Cose da fare
A: Secondo il brano, a quale ritmo la Bce ha confermato la prosecuzione del Quantitative easing?
B: Riscrivi la parte del brano che inizia con "Le parole del" e prosegue fino a "-0,40 per cento.", sostituendo "Vecchio Continente" con "continente europeo".

Brano dell'esercizio
-.-.-

La stagione degli esami, come previsto, slitta ad ottobre quando, come ha detto Mario Draghi, “probabilmente verrà preso il grosso delle decisioni sul Qe”. Ma molto, ha aggiunto il presidente della Bce, “molto dipenderà dall’andamento dei dati macroeconomici nelle prossime settimane”. Ovvero, sulle strategie monetarie dell’Eurozona incombe la minaccia della forza dell’euro perché “la recente volatilità dei tassi di cambio rappresenta una fonte di incertezza che richiede di essere monitorata per ciò che riguarda le possibili implicazioni per l’outlook di medio termine e per la stabilità dei prezzi”.
Le parole del banchiere hanno avuto un’immediata eco sui mercati: la moneta unica è risalita oltre quota 1,20 sul dollaro andando a lambire il record di 1,2069 sul dollaro (massimo da due anni e mezzo). Salgono anche i mercati azionari del Vecchio Continente, alleggeriti dalla preoccupazione di una stretta sui tassi. Solo ad ottobre si affronterà il tema della riduzione degli acquisti della Bce sul mercato anche se, sostiene il Financial Times, in via informale” ieri si è cominciato a parlare di tapering”. Per ora, però, non cambia nulla: il tasso sulle operazioni di rifinanziamento principali resta a zero, il tasso sulle operazioni marginali resta allo 0,25 per cento e il tasso sui depositi presso la banca centrale è stabile al -0,40 per cento.
Non solo. Il Consiglio direttivo ha anche ribadito di attendersi che i tassi resteranno ai livelli attuali “per un prolungato periodo di tempo e ben oltre l’orizzonte degli acquisti netti di attività”. Inoltre la Banca centrale ha confermato la prosecuzione del Quantitative easing al ritmo di 60 miliardi di euro al mese fino alla fine del 2017 “o anche oltre se necessario”. La Bce ha mantenuto la formula che lascia la porta aperta a eventuali potenziamenti degli stimoli mentre, nel comunicato diffuso al termine del direttorio, non si ravvisano invece indicazioni sul “tapering”.

-.-.-

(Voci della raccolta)

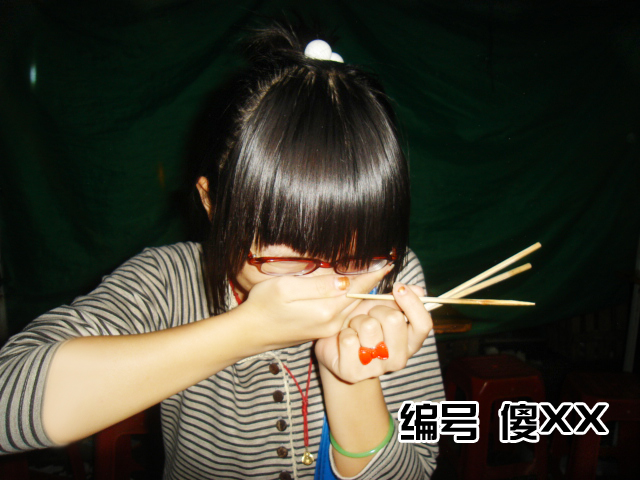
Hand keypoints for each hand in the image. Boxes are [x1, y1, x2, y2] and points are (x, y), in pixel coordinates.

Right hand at [237, 265, 393, 350]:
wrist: (250, 333)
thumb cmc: (262, 305)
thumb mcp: (285, 288)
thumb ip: (317, 284)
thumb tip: (344, 279)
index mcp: (324, 310)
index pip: (356, 288)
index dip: (373, 274)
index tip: (389, 263)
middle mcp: (331, 322)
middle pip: (359, 299)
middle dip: (374, 283)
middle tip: (390, 267)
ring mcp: (328, 328)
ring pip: (353, 306)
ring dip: (365, 291)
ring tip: (378, 276)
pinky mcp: (323, 330)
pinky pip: (344, 312)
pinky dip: (353, 300)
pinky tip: (355, 290)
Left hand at [315, 283, 432, 383]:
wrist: (335, 348)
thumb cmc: (360, 325)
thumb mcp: (379, 309)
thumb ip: (397, 300)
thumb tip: (419, 290)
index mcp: (410, 343)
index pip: (423, 324)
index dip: (412, 303)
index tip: (399, 287)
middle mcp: (398, 359)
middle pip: (394, 320)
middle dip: (377, 309)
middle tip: (369, 315)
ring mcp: (376, 369)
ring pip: (369, 326)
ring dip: (357, 320)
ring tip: (354, 328)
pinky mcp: (353, 373)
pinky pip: (349, 339)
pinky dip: (344, 332)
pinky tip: (344, 341)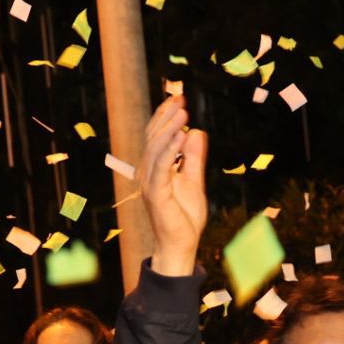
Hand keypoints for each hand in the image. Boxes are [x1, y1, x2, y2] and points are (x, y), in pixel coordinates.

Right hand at [141, 94, 208, 276]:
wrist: (181, 245)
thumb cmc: (184, 217)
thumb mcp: (193, 180)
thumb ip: (193, 157)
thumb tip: (196, 132)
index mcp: (155, 168)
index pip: (157, 136)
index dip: (165, 116)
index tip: (179, 99)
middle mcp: (147, 172)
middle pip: (154, 137)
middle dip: (167, 116)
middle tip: (181, 99)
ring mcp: (149, 182)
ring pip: (156, 149)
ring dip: (169, 128)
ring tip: (183, 113)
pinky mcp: (155, 193)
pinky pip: (162, 166)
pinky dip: (170, 150)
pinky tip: (181, 136)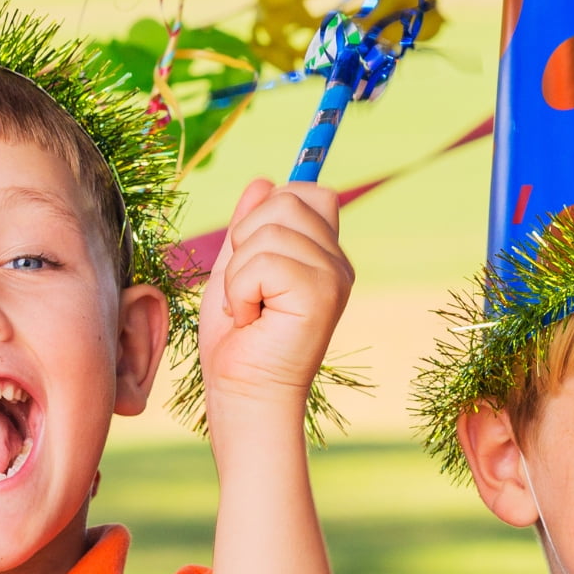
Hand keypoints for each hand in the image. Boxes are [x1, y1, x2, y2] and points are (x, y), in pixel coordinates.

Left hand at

-.-.-

Elenco risposte
A: Al ritmo di 60 miliardi di euro al mese, fino alla fine del 2017.

B:
Le parole del banchiere hanno avuto un’immediata eco sui mercati: la moneta unica è risalita oltre quota 1,20 sul dollaro andando a lambire il record di 1,2069 sul dollaro (massimo da due anni e mezzo). Salgono anche i mercati azionari del continente europeo, alleggeriti dalla preoccupazione di una stretta sui tassi. Solo ad ottobre si affronterà il tema della riduzione degli acquisti della Bce sul mercato anche se, sostiene il Financial Times, in via informale” ieri si è cominciato a parlare di tapering”. Per ora, però, non cambia nulla: il tasso sulle operazioni di rifinanziamento principali resta a zero, il tasso sulle operazioni marginali resta allo 0,25 per cento e il tasso sui depositi presso la banca centrale è stabile al -0,40 per cento.